**Required action**.
Can you write out the text of each item below word for word, leaving the pictures out?

**Source data**.
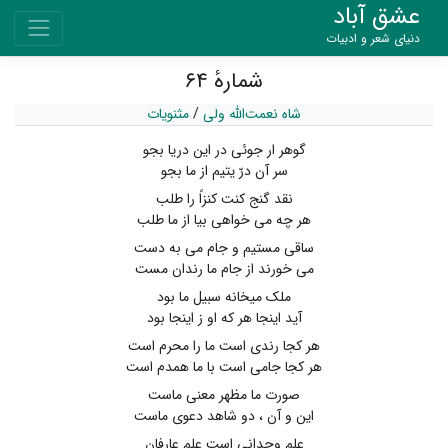
عشق آباد
دنیای شعر و ادبیات
شمارهٔ ۶۴
شاه نعمت‌الله ولی
/
مثنویات
گوهر ار جوئی در این دریا بجو
سر آن درّ یتیم از ما بجو
نقد گنج کنت کنزاً را طلب
هر چه می‌ خواهی بیا از ما طلب
ساقی مستیم و جام می به دست
می خورند از جام ما رندان مست
ملک میخانه سبیل ما بود
آید اینجا هر که او ز اینجا بود
هر کجا رندی است ما را محرم است
هر کجا جامی است با ما همدم است
صورت ما مظهر معنی ماست
این و آن ، دو شاهد دعوی ماست
علم وجدانی است علم عارفان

**Exercise output**.
عشق آباد
دنیای شعر و ادبیات
شمارهٔ ۶۴
شاه نعمت‌الله ولی
/
مثنویات
گوهر ار جوئی در این دریا بجو
سر آن درّ یتیم از ما بجو
نقد گنج کنت کنزاً را طلب
هر چه می‌ خواهی بیا از ما طلب
ساقی مستیم و جام می به دست
می خورند از جام ما رندان مست
ملک میخانه سبیل ما بود
آید اینجا هر که او ز اینجا بود
هر کجا رندی است ما را محرم است
هر کجا جامی است با ما همدم است
صورت ما مظهر معنی ماست
این و آن ، دو شاهد دعوی ماست
علم وجدانی است علم عارفان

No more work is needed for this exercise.